On installe alors la distribution complète :
sudo apt-get install kali-linux-full
Cette installation va prendre un peu de temps puisqu’elle télécharge tous les programmes natifs de Kali Linux. On installe ensuite une interface graphique, c’est quand même plus agréable. J’utilise Gnome, mais libre à vous de préférer :
sudo apt-get install gnome-core kali-defaults kali-root-login desktop-base
Une fois que tout ça est fait, normalement votre Kali est prêt à vous montrer son interface graphique et à vous donner l’impression d’être derrière un véritable ordinateur :
startx
Vous avez officiellement une nouvelle distribution sur votre ordinateur ! Ça soulage !
J’ai dû chipoter encore avec quelques problèmes dont je vais vous faire part.
Impossible de lancer un terminal dans Gnome, c’est un problème assez connu : les locales sont mal configurées. Je l’ai résolu en allant éditer à la main les différents fichiers :
- locale.conf : y insérer LANG=en_US.UTF-8
- locale.gen : décommenter en_US.UTF-8 en enlevant le #
Et finir par sudo locale gen en_US, sudo locale gen en_US.UTF-8 et sudo update-locale ; vous pouvez regarder vos locales avec locale – a
L’installation du Wifi dans le cas de Gnome se fait en root après avoir installé correctement sa carte Wifi. Je vous renvoie à ce lien :
aptitude install network-manager-gnome
J’avais un souci avec mes DNS, j’étais connecté au Wifi, et le nslookup fonctionnait pour tous les sites web, mais le ping (et donc l’accès web) ne répondait pas toujours. C’est apparemment un bug classique, facilement corrigé en éditant le fichier /etc/nsswitch.conf pour y lire hosts: dns files. Pensez aussi à indiquer dans votre fichier d’interfaces et dans le fichier resolv vos DNS (celle de Google, par exemple : 8.8.8.8).
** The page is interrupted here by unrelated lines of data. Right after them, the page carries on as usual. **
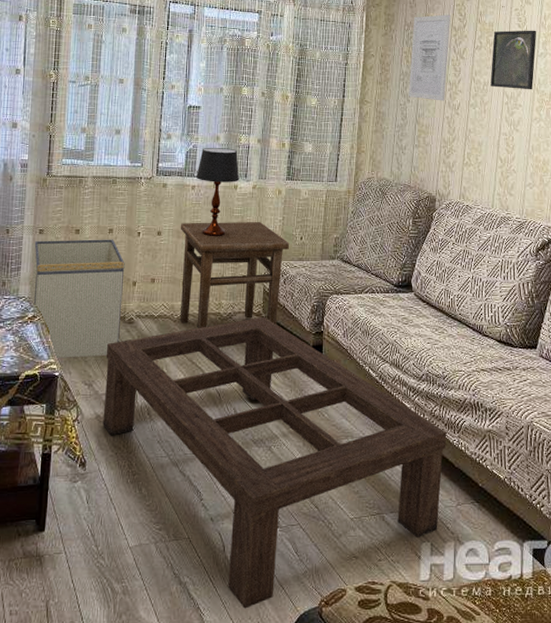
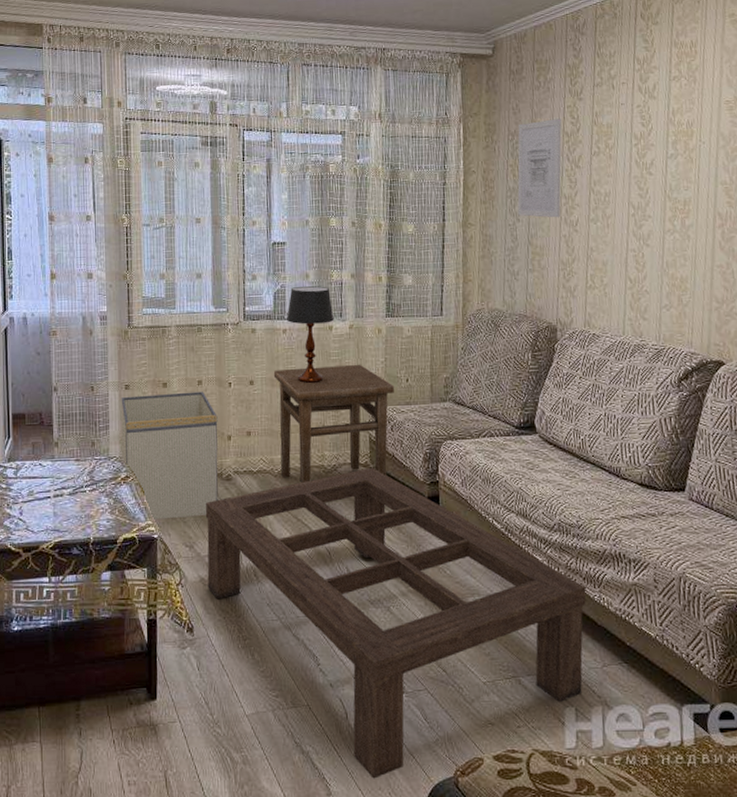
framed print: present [490,30,537,90] -> none [612,128,665,198]

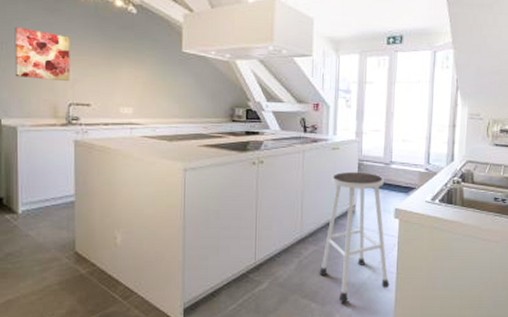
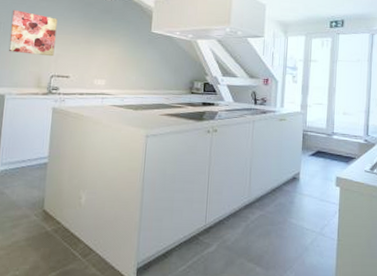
stool: present [319,171,390,302] -> none [264,141,331,267]

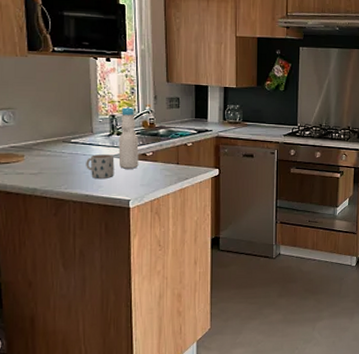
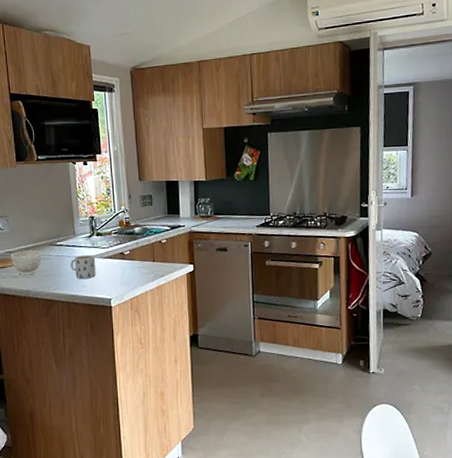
bowl: none [16,145,53,172] -> present [11,250,42,275]
bottle: present [118,106,139,169] -> none [98,207,118,268]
Kali démarrait très bien mais était toujours en lecture seule au démarrage, impliquant que Gnome ne se lançait pas de manière automatique, et pas d’internet. J’ai dû faire un fsck -y /dev/sda10 pour vérifier le disque (depuis Ubuntu) et aller ajouter une ligne dans le fichier /etc/fstab pour définir le montage du sda10 en paramètre par défaut. Je vous laisse enquêter là-dessus si vous avez le même problème.
En conclusion, un OS super-stable, super-rapide. L’interface est très agréable à utiliser, facile à configurer, et tous les outils ont l’air de fonctionner correctement. Dans quelques semaines, je passerai le pas et j’effacerai carrément la partition contenant Ubuntu ! Une installation sans BIOS, quand on a déjà un Linux qui tourne, c’est donc entièrement faisable, mais pas sans galères. Je rappelle encore une fois que je n’ai pas clairement compris l’intégralité de ce que je faisais ; c’était trop astucieux pour moi, mais finalement c’est une réussite.